This has caused problems as the current energy infrastructure was designed for coal and gas. To date, there has been little done to address that. There are real concerns that spikes from homes exporting power during peak periods could damage or even collapse electricity infrastructure, resulting in widespread blackouts.
The Australian Energy Market Commission (AEMC) is the agency responsible for creating the rules that providers must adhere to. It made the unpopular draft rule proposal to charge homeowners to export power back to the grid earlier this year. This draft rule proposal was met with widespread criticism.
The AEMC backtracked very quickly and came out with some revised solutions, including:
- Punishing and rewarding electricity providers depending on their efforts to upgrade infrastructure
- Two-way pricing arrangements to reward solar owners for exporting during non-peak periods
- Flexible pricing solutions to give consumers more choice on their exports, bills, savings and any potential fees.

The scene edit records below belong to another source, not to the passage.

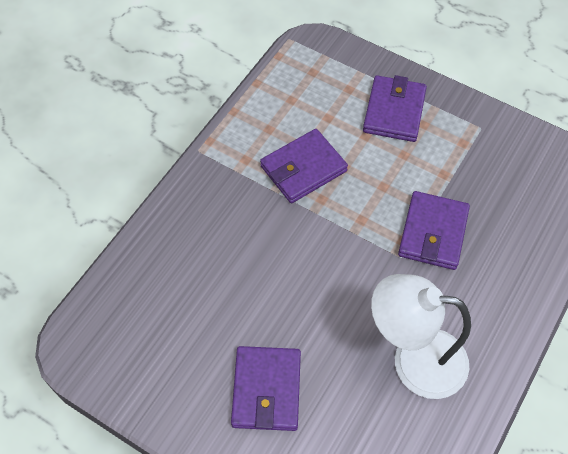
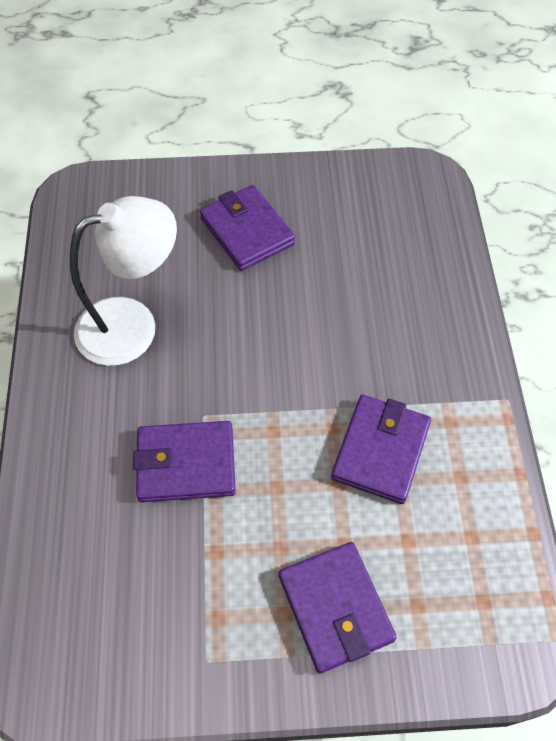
camera: 145 degrees right, 0 degrees up
(433, 233) = (186, 464): purple wallet -> purple wallet turned 75 degrees counterclockwise

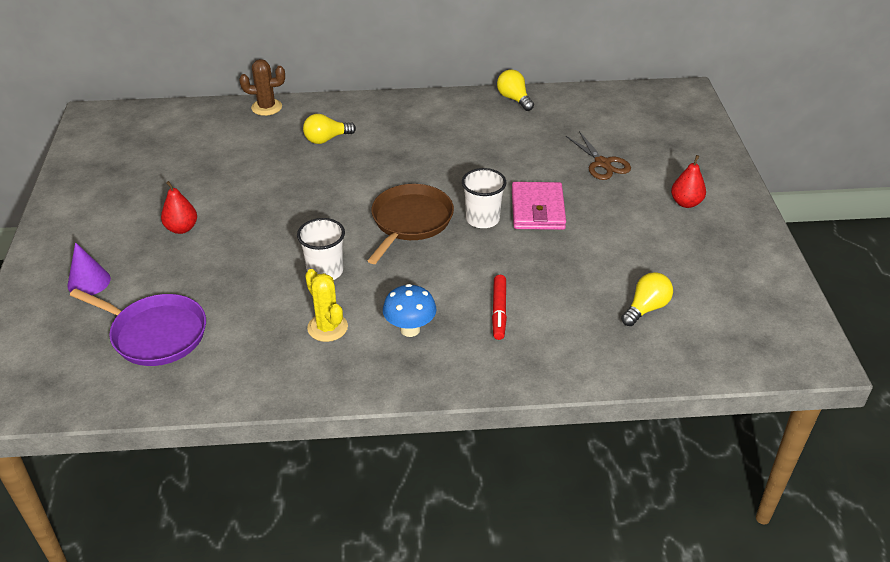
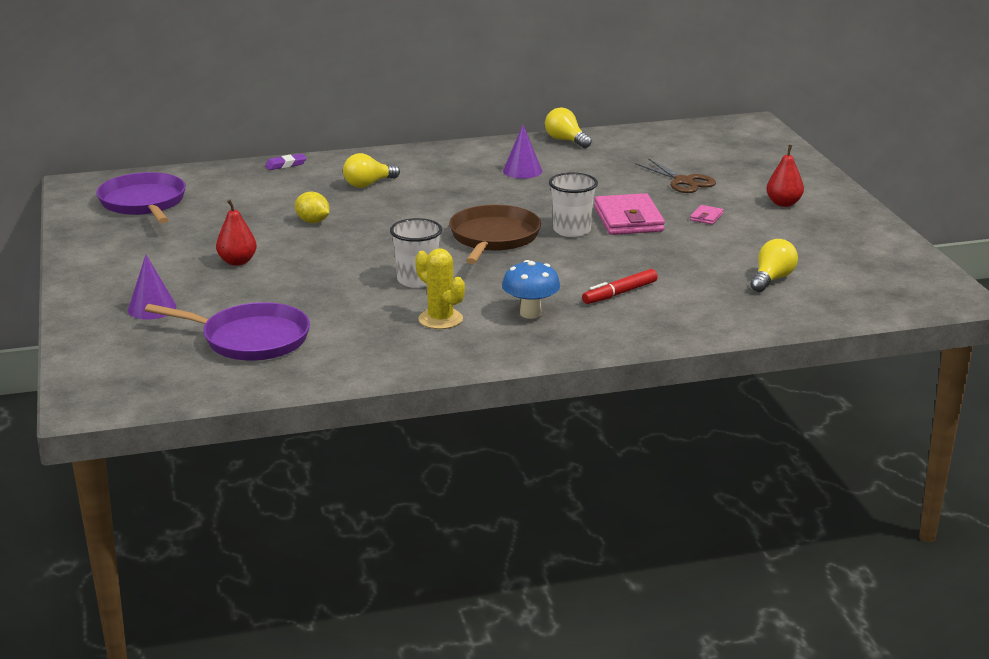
camera: 10 degrees left, 15 degrees down
(134, 144) = (144, 203): none -> purple pan
(263, 183) = (313, 221): none -> yellow lemon
(266, 107) = (286, 165): brown cactus -> purple eraser
(464, 135) = (522, 171): none -> purple cone
(499, 311) = (620, 293): red marker -> red marker turned 60 degrees clockwise
(609, 214) = (706, 217): none -> pink wallet

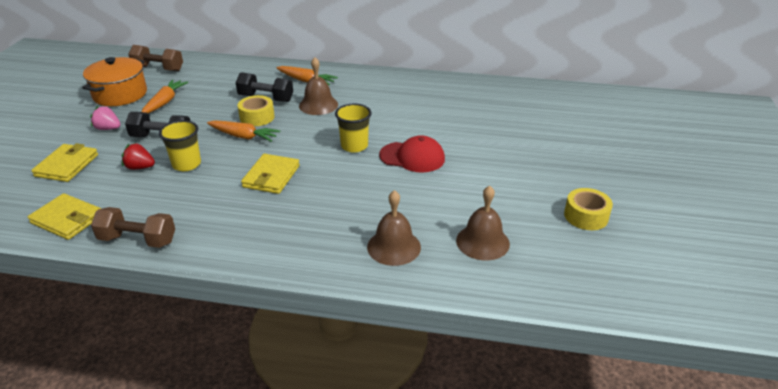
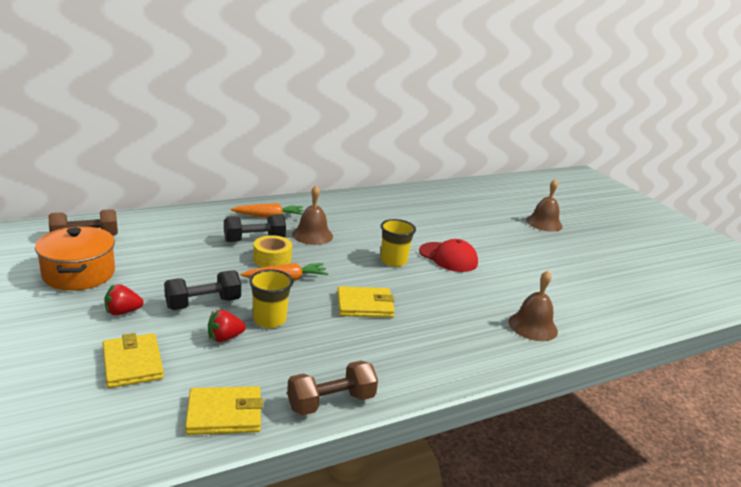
camera: 40 degrees left, 10 degrees down
(108, 129) = (122, 312): pink strawberry -> red strawberry
(165, 102) = (149, 269): orange carrot -> none
(271, 176) = (364, 305): yellow wallet -> yellow wallet turned 75 degrees counterclockwise
(412, 157) = (448, 257): red cap -> red cap turned 60 degrees clockwise
(482, 242) = (577, 302): brown bell -> brown bell (544, 223)
(586, 216) = (604, 265): yellow tape -> none

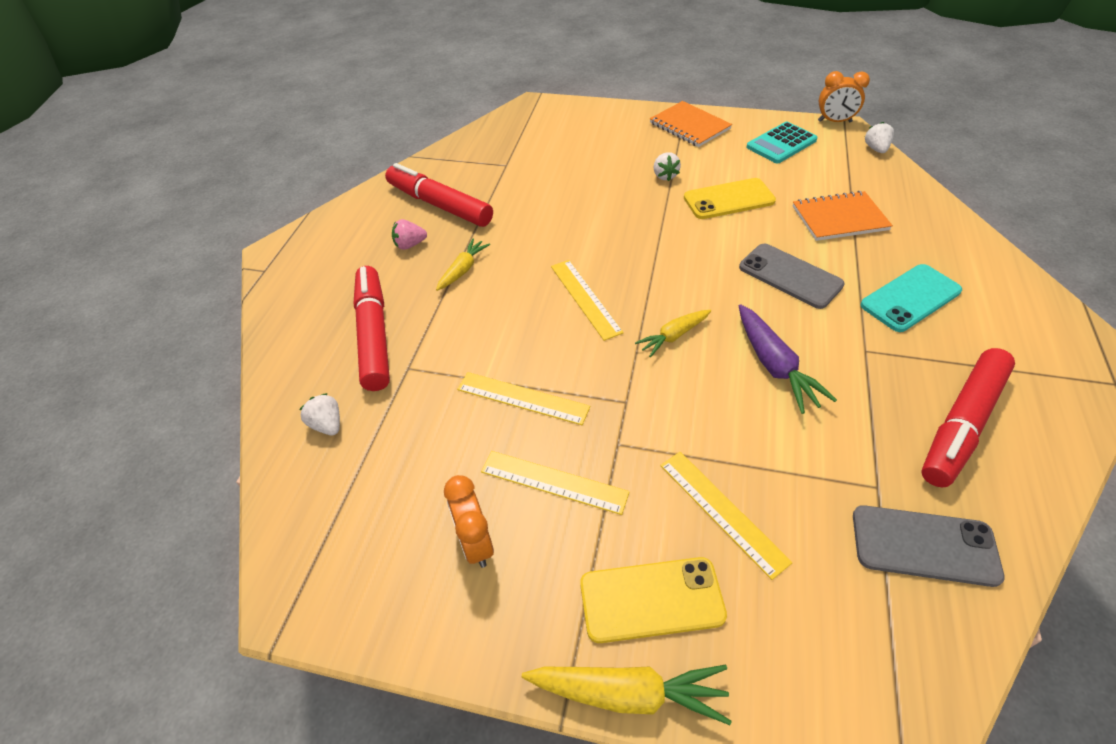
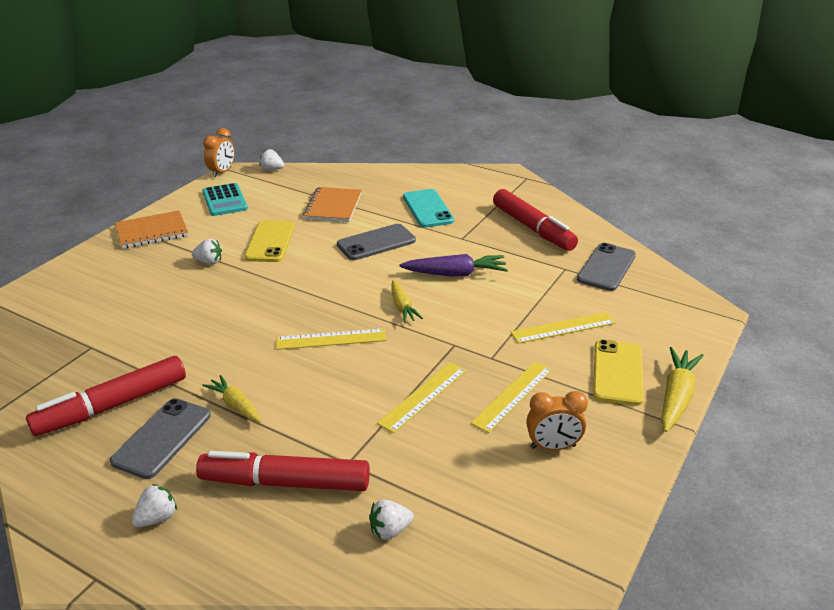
camera: 75 degrees left, 15 degrees down
(323, 277) = (157, 518): none -> white strawberry
(410, 245) = (162, 438): pink strawberry -> grey phone

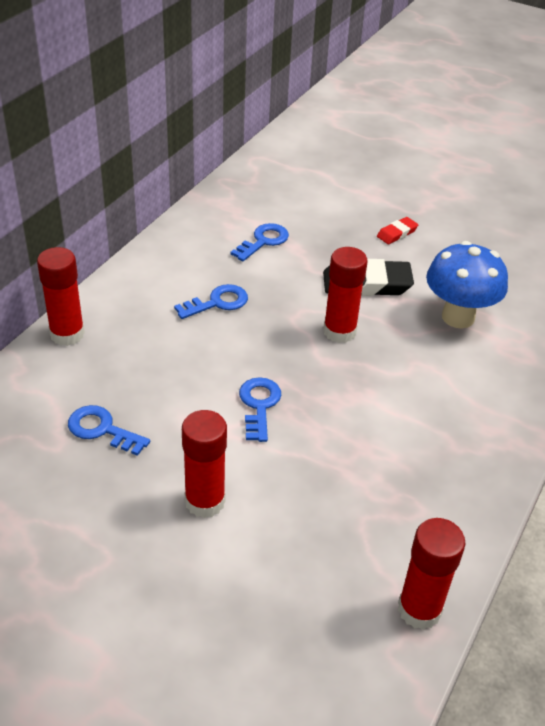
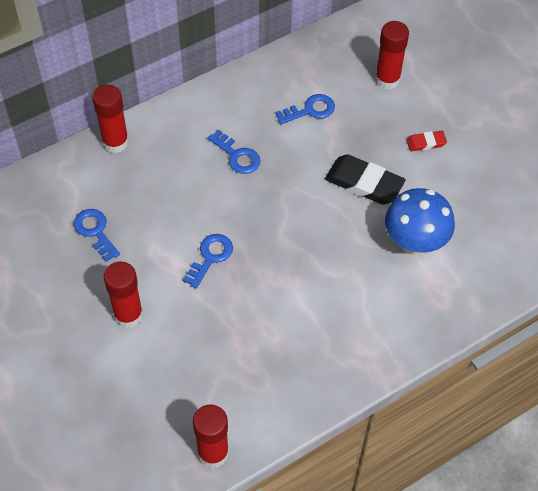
camera: 30 degrees right, 15 degrees up
(217, 302) = (237, 156): blue key -> blue key turned 45 degrees clockwise
(339, 332) = (311, 219): red glue stick -> red glue stick (387, 79)

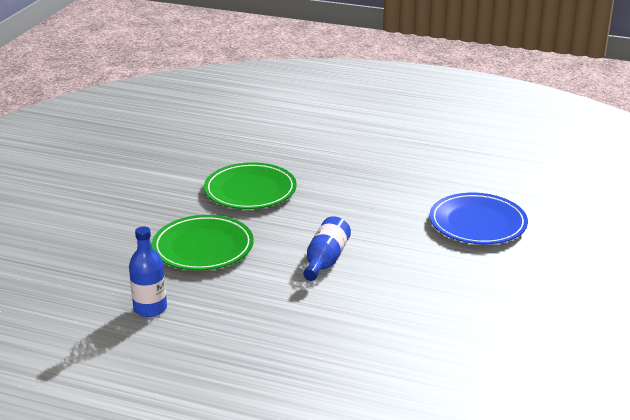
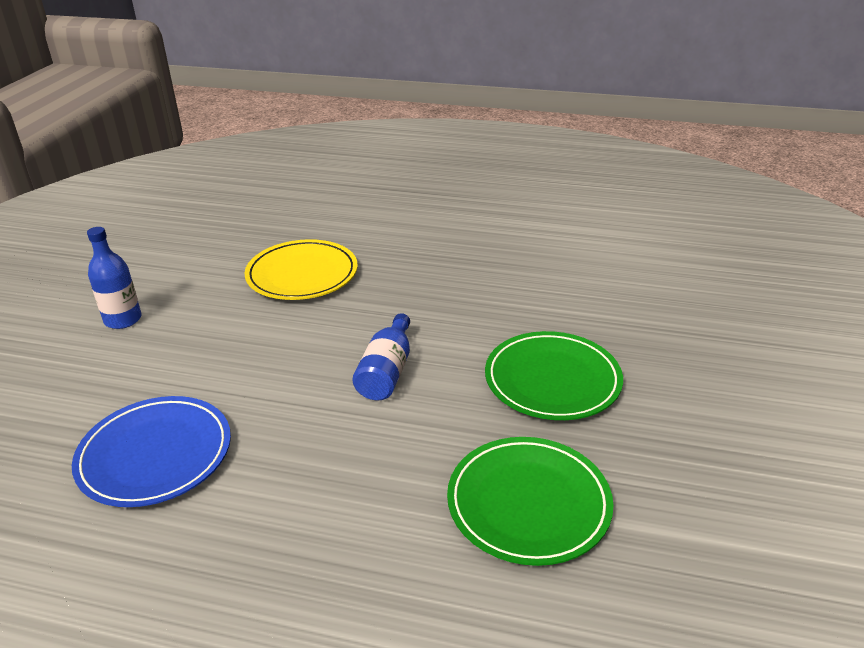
camera: 175 degrees right, 5 degrees up
(150, 308) = (570, 299): blue bottle -> blue bottle (123, 319)
(408, 355) = (302, 274): none -> yellow plate

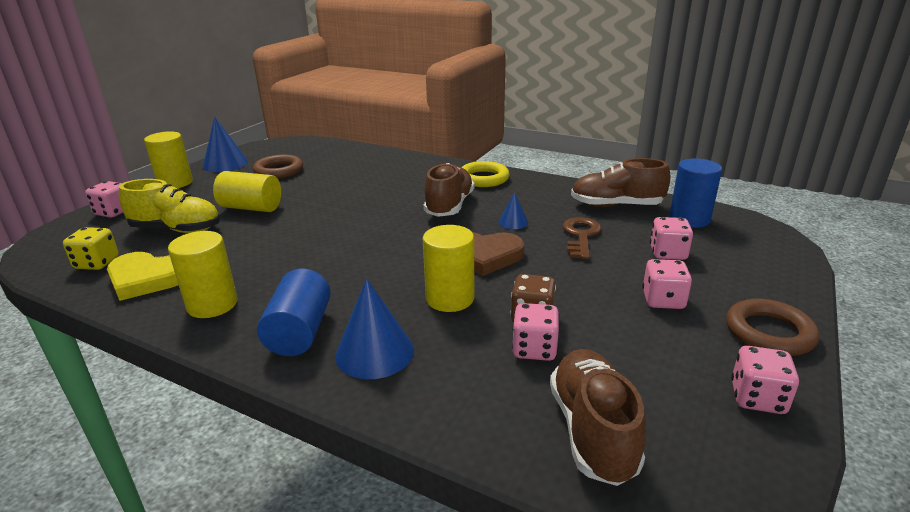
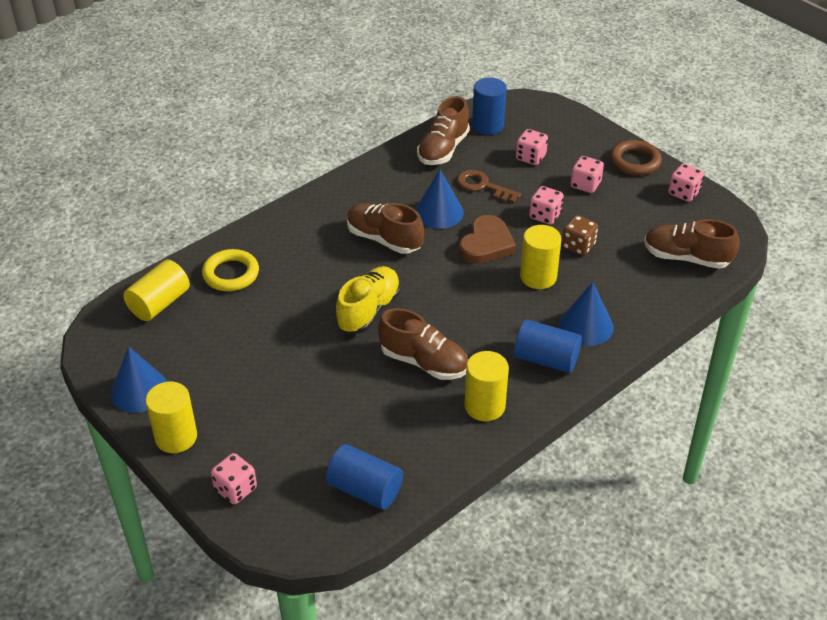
camera: 70 degrees left, 15 degrees up
(97, 263) = (365, 489): yellow dice -> blue cylinder
(147, 279) = (417, 450): yellow heart -> none
(177, 229) = (319, 432): yellow shoe -> yellow shoe (369, 311)
(251, 208) = (298, 373): yellow cylinder -> yellow cylinder (159, 303)
(277, 258) = (424, 362): none -> brown shoe
(279, 171) = (202, 344): brown ring -> none
(483, 178) = (336, 202): yellow ring -> yellow ring (231, 274)
(513, 222) = (439, 212): blue cone -> blue cone, size x1.87
(534, 349) = (612, 256): pink dice -> pink dice (545, 216)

While these solutions are better than clobbering solar owners with fees to export electricity, they are still essential band-aid solutions. Until the networks are upgraded to be able to handle renewable energy sources like solar and wind, we will always be walking the tightrope.
This is where Powercor enters the equation
The electricity utility company has signalled its intent to connect renewable sources to the grid faster across Victoria, including 20 large-scale batteries.
This plan would include up to 20 large-scale storage projects with a capacity of up to 1.1GW, which is already more significant than anything else in existence in Australia today. Up to 16 new synchronous condensers would boost system strength, and significant upgrades to the high voltage network would ensure its security.
This proposal has been sent to the Victorian Government for approval.
While it is significant in scope, one of the key points to take out of Powercor’s proposal is that it would require no new easements, no additional land and no visual impacts anywhere in Victoria.
Powercor General Manager Electricity Networks Mark Clarke urges the government to use distribution networks as a more holistic solution to allow for faster and safer renewable connection to electricity networks.
“We can support new renewable generation while also improving power reliability and network capacity for more solar, EV charging infrastructure and battery programs in local communities,” he said.
The proposal is now in the hands of the Victorian Government. Energy Matters will provide all updates as they are released.